As the scene developed, North was accepting the surrender of a small town by giving them the choice of dying or losing a hand each. Out of the terrified crowd walked a child - Timber. Unafraid, the child challenged North, then managed to get him to come down off his palanquin. With a touch, Timber showed North he wasn't alone as a Pilgrim, gave him some of Timber's memories. It was an earthshaking moment. Except, what do you do then?
His soldiers were restless, his advisors outraged, and the whole situation could have slipped away - until Timber told North to kill him. Right then, right there. He'd come back to find North in a future life.
What better way to make an acolyte for life after life after life than to literally die for them, at their hand, willingly and with love?
It crystallized that relationship in a way that I wasn't expecting, but was extremely powerful.
Back in the Present, the Pilgrims collectively discussed Smoke's offer of the elixir. Timber delayed making a decision, talking to Smoke's companion about the life he'd led since the battle in World War II. North and Stone got in an argument, as they always do, about the enemy, what they were, what they mean, and whether they were defeated.
Stone apparently believes the Rakshasa might be out there somewhere, flashing back to the World War II battle and seeing Smoke there as a child battling beside the other Pilgrims, obviously traumatized by his experience. Is his desire to die for good due to that trauma, or a much older weariness for life?
As they argued, we also saw North in the same World War II battle, fighting ferociously after most of his companions had fallen. Back in the present, North was sure that the Rakshasa had been killed, but seemed to like the idea some might still be in hiding, giving a renewed purpose to his life. Stone tried to sell North on a plan to help humanity, or whatever comes after them, but North was suspicious.
Then we got to see North and Torch together in the present. North was initially worried about Timber taking the elixir, but seemed dumbfounded when Torch seemed to be seriously considering it. They discussed being in the world as reincarnated beings, Timber, and Torch's children. Torch pushed North to say that he didn't want her to die permanently, but all he would commit to was the immediate moment. Ouch.
Thoughts!
Two things that need to happen and one thing I regret:
There were a couple of Torch's scenes that I really enjoyed, but then made me immediately start thinking about contrast, and how to do that.
For the scene with Torch and Timber, I liked this scene for what it set up about the way these two characters interact, but also for what it made me realize it needed as contrast. Which is two very loose things that we'll have to set up. I am trying not to plan too much. We've seen Torch and Timber happy around each other, so at some point, that has to be contrasted with a) conflict in the past, where Torch deals with Timber's overwhelming personality by pulling away, and then b) finally, in the present, just getting so, so angry at him. (That will at least be partially displaced anger at North, but also just the accumulated tension of centuries of relationship.)

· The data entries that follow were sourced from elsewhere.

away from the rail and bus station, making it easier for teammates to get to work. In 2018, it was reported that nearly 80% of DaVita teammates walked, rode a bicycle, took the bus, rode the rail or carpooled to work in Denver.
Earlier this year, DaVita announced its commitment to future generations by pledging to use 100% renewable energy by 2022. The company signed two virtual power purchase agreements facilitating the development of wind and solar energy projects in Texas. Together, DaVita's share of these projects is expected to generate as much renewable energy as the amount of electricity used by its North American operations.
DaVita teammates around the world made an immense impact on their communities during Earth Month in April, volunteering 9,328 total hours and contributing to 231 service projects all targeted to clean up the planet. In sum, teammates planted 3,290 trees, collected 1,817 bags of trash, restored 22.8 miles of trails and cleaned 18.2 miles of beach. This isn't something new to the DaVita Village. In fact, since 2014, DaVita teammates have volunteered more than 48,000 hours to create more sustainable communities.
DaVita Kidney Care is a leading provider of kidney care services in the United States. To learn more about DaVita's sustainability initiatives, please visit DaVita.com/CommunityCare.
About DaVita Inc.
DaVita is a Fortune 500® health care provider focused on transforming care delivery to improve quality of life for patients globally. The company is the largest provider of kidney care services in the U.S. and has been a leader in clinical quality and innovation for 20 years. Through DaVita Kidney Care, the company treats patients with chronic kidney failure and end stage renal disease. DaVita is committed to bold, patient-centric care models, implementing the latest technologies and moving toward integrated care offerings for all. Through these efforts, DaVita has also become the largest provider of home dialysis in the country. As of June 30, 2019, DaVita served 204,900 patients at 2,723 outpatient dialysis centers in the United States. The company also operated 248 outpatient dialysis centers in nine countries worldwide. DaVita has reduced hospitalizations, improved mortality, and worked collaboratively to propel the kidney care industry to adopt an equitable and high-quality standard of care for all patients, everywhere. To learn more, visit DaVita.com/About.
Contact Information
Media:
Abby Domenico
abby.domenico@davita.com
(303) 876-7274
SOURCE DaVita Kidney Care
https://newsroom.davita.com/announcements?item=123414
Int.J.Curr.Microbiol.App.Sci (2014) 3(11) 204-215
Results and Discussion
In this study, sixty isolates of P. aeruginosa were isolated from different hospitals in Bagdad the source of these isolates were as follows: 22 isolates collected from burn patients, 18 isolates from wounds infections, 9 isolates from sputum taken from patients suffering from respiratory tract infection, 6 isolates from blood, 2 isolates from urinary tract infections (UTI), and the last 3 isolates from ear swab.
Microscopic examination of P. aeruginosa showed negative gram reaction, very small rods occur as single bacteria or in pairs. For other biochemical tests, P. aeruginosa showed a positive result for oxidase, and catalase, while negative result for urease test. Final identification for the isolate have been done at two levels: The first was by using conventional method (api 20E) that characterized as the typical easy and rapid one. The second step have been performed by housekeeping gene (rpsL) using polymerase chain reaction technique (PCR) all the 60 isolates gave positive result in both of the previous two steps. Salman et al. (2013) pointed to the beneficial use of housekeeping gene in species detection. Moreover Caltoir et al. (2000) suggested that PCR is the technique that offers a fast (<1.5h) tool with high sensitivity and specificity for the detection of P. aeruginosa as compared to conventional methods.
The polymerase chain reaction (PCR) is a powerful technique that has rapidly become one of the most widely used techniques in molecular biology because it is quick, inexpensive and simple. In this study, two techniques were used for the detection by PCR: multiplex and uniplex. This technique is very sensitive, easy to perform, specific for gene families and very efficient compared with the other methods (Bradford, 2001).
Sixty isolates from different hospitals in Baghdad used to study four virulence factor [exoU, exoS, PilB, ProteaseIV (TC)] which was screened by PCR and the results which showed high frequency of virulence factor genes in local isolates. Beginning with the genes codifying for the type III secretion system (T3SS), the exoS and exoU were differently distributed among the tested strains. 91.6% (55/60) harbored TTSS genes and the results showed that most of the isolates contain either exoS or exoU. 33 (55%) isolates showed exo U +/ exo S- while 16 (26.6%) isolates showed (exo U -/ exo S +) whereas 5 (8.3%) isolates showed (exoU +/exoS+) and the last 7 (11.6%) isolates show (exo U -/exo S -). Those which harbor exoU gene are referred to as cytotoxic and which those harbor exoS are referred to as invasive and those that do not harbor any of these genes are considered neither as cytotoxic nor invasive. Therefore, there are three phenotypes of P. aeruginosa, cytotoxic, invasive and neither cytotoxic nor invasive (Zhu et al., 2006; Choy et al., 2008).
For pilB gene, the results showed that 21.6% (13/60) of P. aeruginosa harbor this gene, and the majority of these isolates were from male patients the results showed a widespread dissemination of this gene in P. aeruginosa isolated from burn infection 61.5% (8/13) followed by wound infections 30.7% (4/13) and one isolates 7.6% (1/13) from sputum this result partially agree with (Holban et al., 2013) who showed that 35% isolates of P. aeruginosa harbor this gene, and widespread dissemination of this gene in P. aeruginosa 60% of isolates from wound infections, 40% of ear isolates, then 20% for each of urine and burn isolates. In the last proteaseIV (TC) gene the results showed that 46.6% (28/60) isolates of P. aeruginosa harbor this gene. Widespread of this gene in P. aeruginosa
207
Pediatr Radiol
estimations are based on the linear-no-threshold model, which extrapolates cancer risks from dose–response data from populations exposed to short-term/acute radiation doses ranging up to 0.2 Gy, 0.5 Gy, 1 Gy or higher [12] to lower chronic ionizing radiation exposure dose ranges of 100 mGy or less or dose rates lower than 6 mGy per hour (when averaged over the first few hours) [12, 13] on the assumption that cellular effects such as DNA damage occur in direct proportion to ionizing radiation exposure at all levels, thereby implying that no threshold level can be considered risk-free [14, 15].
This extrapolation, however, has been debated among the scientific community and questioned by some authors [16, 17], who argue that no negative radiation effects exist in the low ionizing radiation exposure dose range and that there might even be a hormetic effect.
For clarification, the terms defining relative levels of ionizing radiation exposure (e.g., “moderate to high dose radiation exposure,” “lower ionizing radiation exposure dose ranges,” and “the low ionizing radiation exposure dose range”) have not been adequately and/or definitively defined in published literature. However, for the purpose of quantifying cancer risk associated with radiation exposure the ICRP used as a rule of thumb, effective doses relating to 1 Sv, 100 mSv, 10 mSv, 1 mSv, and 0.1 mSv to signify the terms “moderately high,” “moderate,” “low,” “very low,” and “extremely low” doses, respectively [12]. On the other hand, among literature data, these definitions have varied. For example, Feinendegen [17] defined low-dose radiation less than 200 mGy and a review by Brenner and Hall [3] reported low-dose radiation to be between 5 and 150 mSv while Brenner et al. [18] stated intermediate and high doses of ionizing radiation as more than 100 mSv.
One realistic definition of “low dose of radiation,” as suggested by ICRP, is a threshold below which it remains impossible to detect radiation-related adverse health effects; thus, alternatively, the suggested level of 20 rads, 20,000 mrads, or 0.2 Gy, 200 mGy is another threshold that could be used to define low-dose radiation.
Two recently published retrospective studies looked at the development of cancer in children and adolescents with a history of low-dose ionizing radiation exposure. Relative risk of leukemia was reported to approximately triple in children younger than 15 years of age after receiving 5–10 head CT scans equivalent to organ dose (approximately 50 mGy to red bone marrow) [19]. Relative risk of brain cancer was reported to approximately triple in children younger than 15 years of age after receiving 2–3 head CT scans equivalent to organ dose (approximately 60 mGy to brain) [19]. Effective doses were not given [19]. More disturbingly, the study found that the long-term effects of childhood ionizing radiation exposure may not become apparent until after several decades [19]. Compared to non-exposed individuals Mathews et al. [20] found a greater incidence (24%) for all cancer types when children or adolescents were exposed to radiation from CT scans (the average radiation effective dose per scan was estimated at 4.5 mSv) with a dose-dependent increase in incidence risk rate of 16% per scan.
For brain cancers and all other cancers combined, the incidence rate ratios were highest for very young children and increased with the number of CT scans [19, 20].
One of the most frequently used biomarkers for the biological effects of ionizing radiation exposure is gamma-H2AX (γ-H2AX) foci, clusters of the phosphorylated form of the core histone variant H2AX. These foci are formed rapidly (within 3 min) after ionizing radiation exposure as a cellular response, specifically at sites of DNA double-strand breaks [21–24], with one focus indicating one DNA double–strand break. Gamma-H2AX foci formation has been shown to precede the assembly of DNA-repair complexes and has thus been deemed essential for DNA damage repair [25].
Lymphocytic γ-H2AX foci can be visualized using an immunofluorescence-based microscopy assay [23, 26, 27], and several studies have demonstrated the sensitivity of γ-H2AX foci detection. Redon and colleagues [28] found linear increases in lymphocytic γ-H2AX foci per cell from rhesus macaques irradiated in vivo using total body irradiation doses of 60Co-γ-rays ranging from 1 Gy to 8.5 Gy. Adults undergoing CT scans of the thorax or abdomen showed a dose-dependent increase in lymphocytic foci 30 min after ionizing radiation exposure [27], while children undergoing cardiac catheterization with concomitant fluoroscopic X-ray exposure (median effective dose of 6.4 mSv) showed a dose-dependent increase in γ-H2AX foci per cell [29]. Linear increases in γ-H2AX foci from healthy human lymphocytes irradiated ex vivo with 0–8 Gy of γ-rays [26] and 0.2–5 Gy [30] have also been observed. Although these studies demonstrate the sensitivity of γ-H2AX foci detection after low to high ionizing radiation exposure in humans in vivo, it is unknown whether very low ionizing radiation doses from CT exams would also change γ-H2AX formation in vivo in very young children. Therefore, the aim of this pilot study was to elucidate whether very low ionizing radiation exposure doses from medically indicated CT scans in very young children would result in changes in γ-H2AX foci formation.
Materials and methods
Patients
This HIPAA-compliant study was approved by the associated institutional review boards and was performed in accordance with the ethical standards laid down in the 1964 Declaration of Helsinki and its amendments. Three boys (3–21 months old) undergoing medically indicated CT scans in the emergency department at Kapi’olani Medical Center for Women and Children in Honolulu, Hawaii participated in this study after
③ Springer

Conversely, we've now seen Torch and North at their most difficult, a scene that was as much about pushing each other away as pulling each other closer. It's an interesting place to be, but it feels like we need a scene in the past that shows what they were like when they were good. (Even if it was brief.) If we have that, it makes where they are all the more interesting.
Which brings me to the regret. It was a short session, I knew one player's ride was going to be there shortly, and we were trying to squeeze just one more scene in. So my regret is that when North delivered a devastating line at the end of the night, I broke out of the scene too quickly. It was the right moment for an ending, and I'm not sure I would have had anything to say, but I should have stayed in it for just a few moments longer to have a reaction and let that moment hang. Dammit.